Doch die grosse Mehrheit kümmert sich keinen Deut um den Dreck, den ihre Flugreisen der Welt bescheren. Die Aviatik ist und bleibt ein Wachstumssektor — nicht nur in der Schweiz: Der Billigflieger Ryan Air hat seinen Gewinn im vergangenen Geschäftsjahr um 34 Prozent gesteigert. Weltweit steigen die Passagierzahlen wie auch die Zahl der im Einsatz stehenden Flieger und die angebotenen Flugreisen.
Der bereits riesige Flughafen von Dubai soll mit einem Budget von 32 Milliarden Franken um einen neuen Passagierterminal erweitert werden, um nach dessen Fertigstellung jährlich 260 Millionen Passagiere abfertigen zu können.
Wer wagt es vor diesen Hintergründen noch zu einer Reduktion des Flugverkehrs aufzurufen?
Angesichts der real existierenden Verhältnisse eine zum Scheitern verurteilte Einsicht und Forderung. Solange Ex-Bundesräte sorglos mit ihrem Privatflugzeug herumkurven, Magistrat:innen und Parlamentarier:innen mit dem Bundesratsjet nach Rom jetten oder zum Auskurieren ihrer Burnouts nach Asien fliegen, wird sich diesbezüglich kaum etwas ändern.

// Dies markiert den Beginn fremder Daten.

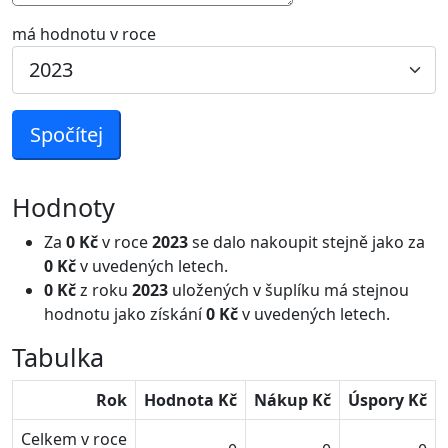
má hodnotu v roce
Spočítej
Hodnoty
Za
0 Kč
v roce
2023
se dalo nakoupit stejně jako za
0 Kč
v uvedených letech.
0 Kč
z roku
2023
uložených v šuplíku má stejnou
hodnotu jako získání
0 Kč
v uvedených letech.
Tabulka
Rok
Hodnota Kč
Nákup Kč
Úspory Kč
Celkem v roce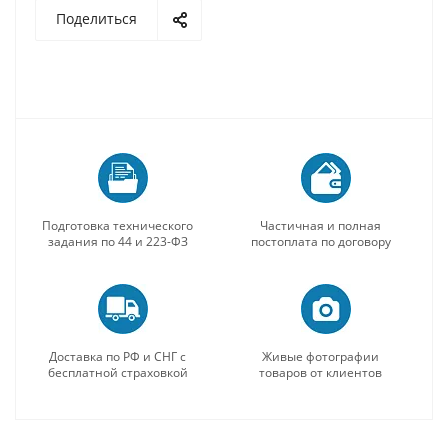
Поделиться
Подготовка технического
Частичная и полная
задания по 44 и 223-ФЗ
постоплата по договору
Доставка по РФ и СНГ с
Живые фотографии
бесплатной страховкой
товаров от клиентов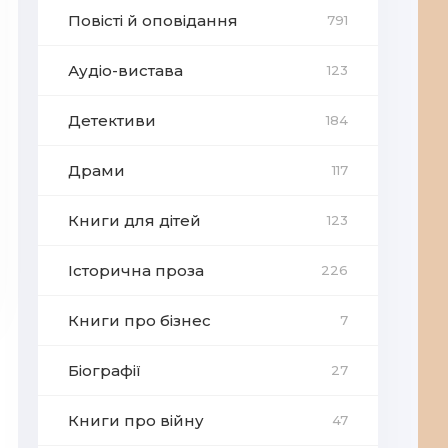
Повісті й оповідання
791
Аудіо-вистава
123
Детективи
184
Драми
117
Книги для дітей
123
Історична проза
226
Книги про бізнес
7
Біографії
27
Книги про війну
47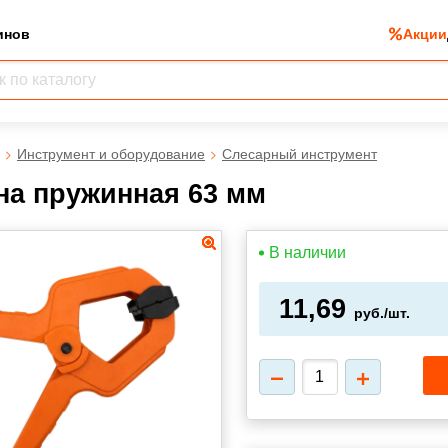
инов
Акции
Инструмент и оборудование
Слесарный инструмент
на пружинная 63 мм
В наличии
11,69
руб./шт.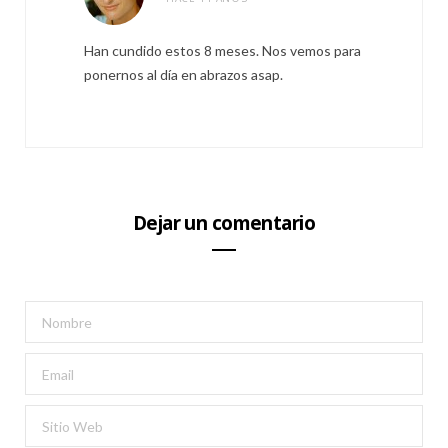
Han cundido estos 8 meses. Nos vemos para
ponernos al día en abrazos asap.
Dejar un comentario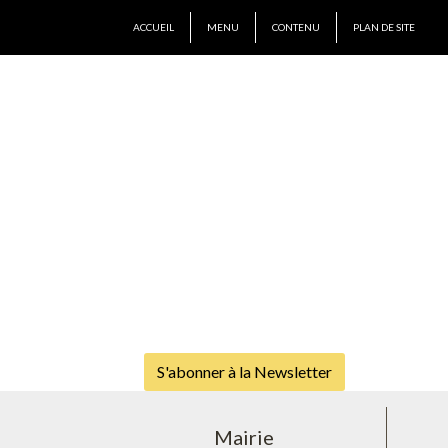
ACCUEIL
MENU
CONTENU
PLAN DE SITE
S'abonner à la Newsletter
Mairie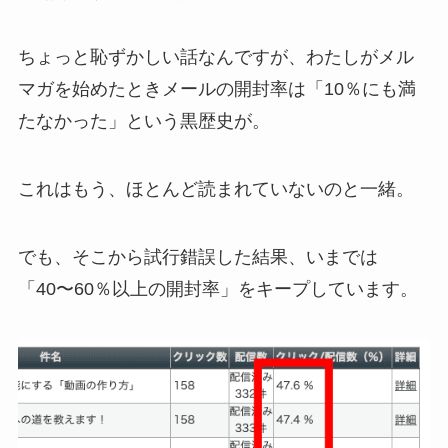
ちょっと恥ずかしい話なんですが、わたしがメル
マガを始めたときメールの開封率は「10％にも満
たなかった」という黒歴史が。
これはもう、ほとんど読まれていないのと一緒。
でも、そこから試行錯誤した結果、いまでは
「
40〜60％以上の開封率
」をキープしています。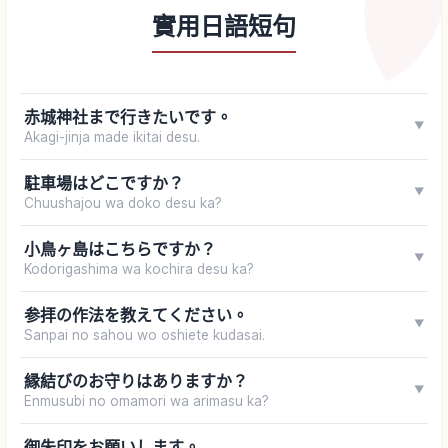
實用日語短句
赤城神社まで行きたいです。
▼
Akagi-jinja made ikitai desu.
駐車場はどこですか？
▼
Chuushajou wa doko desu ka?
小鳥ヶ島はこちらですか？
▼
Kodorigashima wa kochira desu ka?
参拝の作法を教えてください。
▼
Sanpai no sahou wo oshiete kudasai.
縁結びのお守りはありますか？
▼
Enmusubi no omamori wa arimasu ka?
御朱印をお願いします。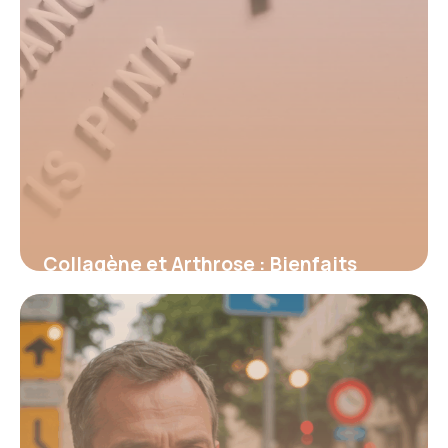
Collagène et Arthrose : Bienfaits
Prouvés 2026
16 juin 2026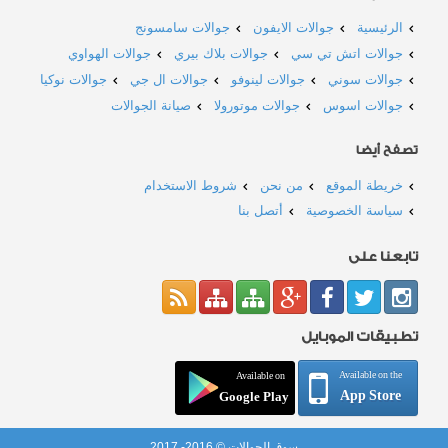
الرئيسية
جوالات الايفون
جوالات سامسونج
جوالات اتش تي سي
جوالات بلاك بيري
جوالات الهواوي
جوالات سوني
جوالات لينوفو
جوالات ال جي
جوالات نوكيا
جوالات اسوس
جوالات موتورولا
صيانة الجوالات
تصفح أيضا
خريطة الموقع
من نحن
شروط الاستخدام
سياسة الخصوصية
أتصل بنا
تابعنا على
تطبيقات الموبايل
Available on the
Available on
App Store
Google Play
سوق الجوالات © 2016- 2017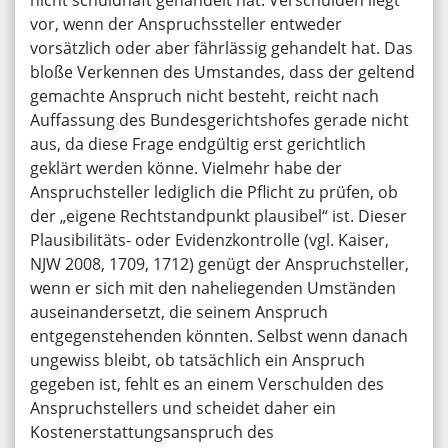
nicht schuldhaft gehandelt hat. Verschulden liegt
vor, wenn der Anspruchssteller entweder
vorsätzlich oder aber fährlässig gehandelt hat. Das
bloße Verkennen des Umstandes, dass der geltend
gemachte Anspruch nicht besteht, reicht nach
Auffassung des Bundesgerichtshofes gerade nicht
aus, da diese Frage endgültig erst gerichtlich
geklärt werden könne. Vielmehr habe der
Anspruchsteller lediglich die Pflicht zu prüfen, ob
der „eigene Rechtstandpunkt plausibel“ ist. Dieser
Plausibilitäts- oder Evidenzkontrolle (vgl. Kaiser,
NJW 2008, 1709, 1712) genügt der Anspruchsteller,
wenn er sich mit den naheliegenden Umständen
auseinandersetzt, die seinem Anspruch
entgegenstehenden könnten. Selbst wenn danach
ungewiss bleibt, ob tatsächlich ein Anspruch
gegeben ist, fehlt es an einem Verschulden des
Anspruchstellers und scheidet daher ein
Kostenerstattungsanspruch des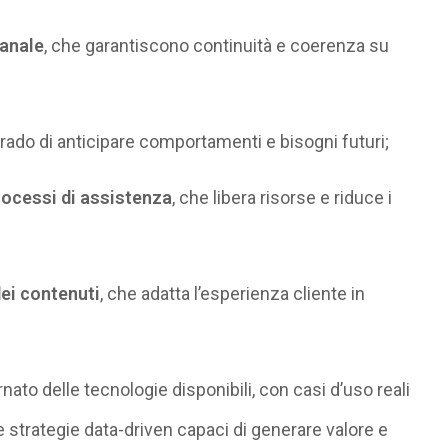
anale
, che garantiscono continuità e coerenza su
 grado di anticipare comportamenti e bisogni futuri;
rocessi di assistenza
, che libera risorse e riduce i
ei contenuti
, che adatta l’esperienza cliente in
ato delle tecnologie disponibili, con casi d’uso reali
 strategie data-driven capaci di generare valore e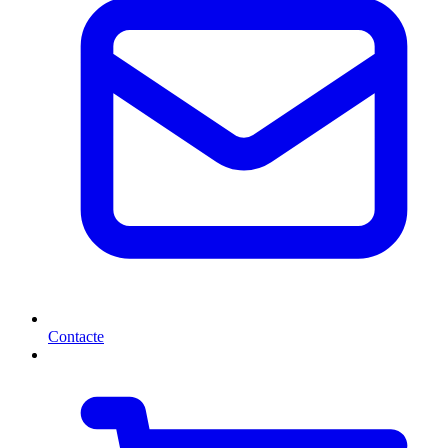
Contacte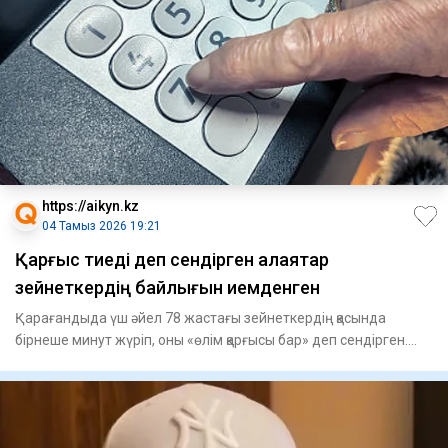
https://aikyn.kz
04 Тамыз 2026 19:21
Қарғыс тиеді деп сендірген алаяқтар
зейнеткердің байлығын иемденген
Қарағандыда үш әйел 78 жастағы зейнеткердің қасында
бірнеше минут жүріп, оны «өлім қарғысы бар» деп сендірген.
Салдары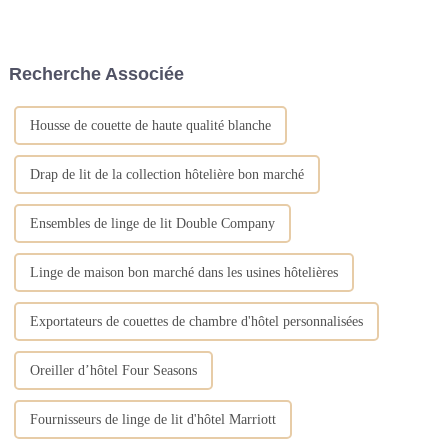
haute densité, alors comment
l'apparition et la prévalence des
choisir d'acheter des oreillers
maladies, et son placement
de lit d'hôtel dans une literie en
garantit que de nombreux
linge d'hôtel ? Comment
déchets sont correctement
Recherche Associée
choisir un oreiller de lit d'hôtel
éliminés sans le phénomène...
avec...
Housse de couette de haute qualité blanche
Drap de lit de la collection hôtelière bon marché
Ensembles de linge de lit Double Company
Linge de maison bon marché dans les usines hôtelières
Exportateurs de couettes de chambre d'hôtel personnalisées
Oreiller d’hôtel Four Seasons
Fournisseurs de linge de lit d'hôtel Marriott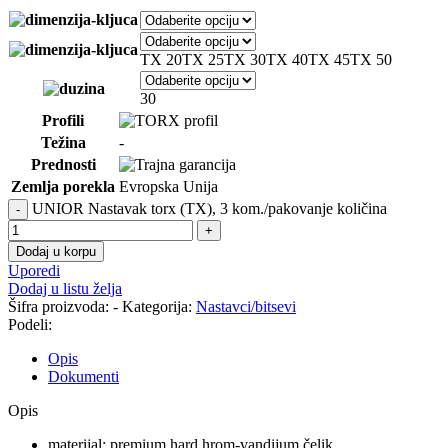
TX 20
TX 25
TX 30
TX 40
TX 45
TX 50
30
Profili
Težina
-
Prednosti
Zemlja porekla
Evropska Unija
UNIOR Nastavak torx (TX), 3 kom./pakovanje količina
Dodaj u korpu
Uporedi
Dodaj u listu želja
Šifra proizvoda:
-
Kategorija:
Nastavci/bitsevi
Podeli:
Opis
Dokumenti
Opis
materijal: premium hard hrom-vandijum čelik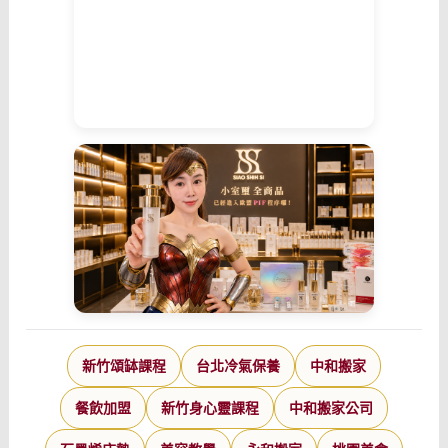
新竹頌缽課程
台北冷氣保養
中和搬家
餐飲加盟
新竹身心靈課程
中和搬家公司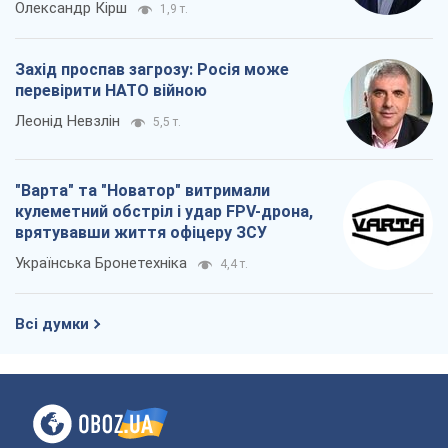
Олександр Кірш
1,9 т.
Захід проспав загрозу: Росія може
перевірити НАТО війною
Леонід Невзлін
5,5 т.
"Варта" та "Новатор" витримали
кулеметний обстріл і удар FPV-дрона,
врятувавши життя офіцеру ЗСУ
Українська Бронетехніка
4,4 т.
Всі думки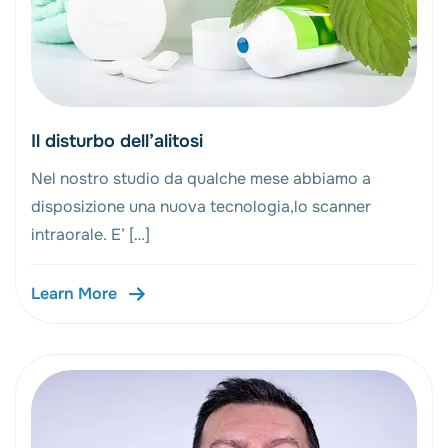
Il disturbo dell’alitosi
Nel nostro studio da qualche mese abbiamo a
disposizione una nuova tecnologia,lo scanner
intraorale. E’ […]
Learn More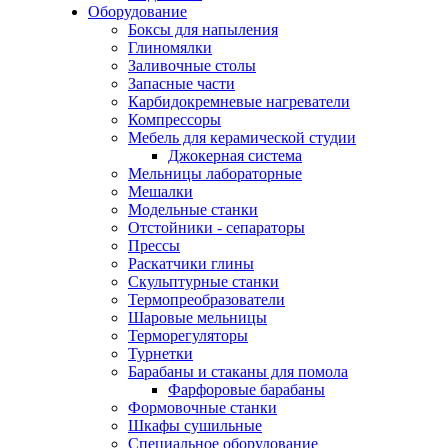
Оборудование
Боксы для напыления
Глиномялки
Заливочные столы
Запасные части
Карбидокремневые нагреватели
Компрессоры
Мебель для керамической студии
Джокерная система
Мельницы лабораторные
Мешалки
Модельные станки
Отстойники - сепараторы
Прессы
Раскатчики глины
Скульптурные станки
Термопреобразователи
Шаровые мельницы
Терморегуляторы
Турнетки
Барабаны и стаканы для помола
Фарфоровые барабаны
Формовочные станки
Шкафы сушильные
Специальное оборудование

Da stellt man sich zurecht die Frage: Warum sollen wir nicht dürfen, was die machen? Schliesslich sind sie ja unsere Vorbilder, oder etwa nicht? — Und wenn das EDA mit dem neuen Pass gleich noch eine quasi-Aufforderung zu Flugreisen verschickt…
Trotzdem oder gerade deswegen heisst es: Entgegenhalten, am Boden bleiben. Wer nämlich erst einmal das Reisen zu Fuss, mit dem Velo oder ÖV entdeckt hat weiss: Damit lässt sich wunderbar die Welt entdecken!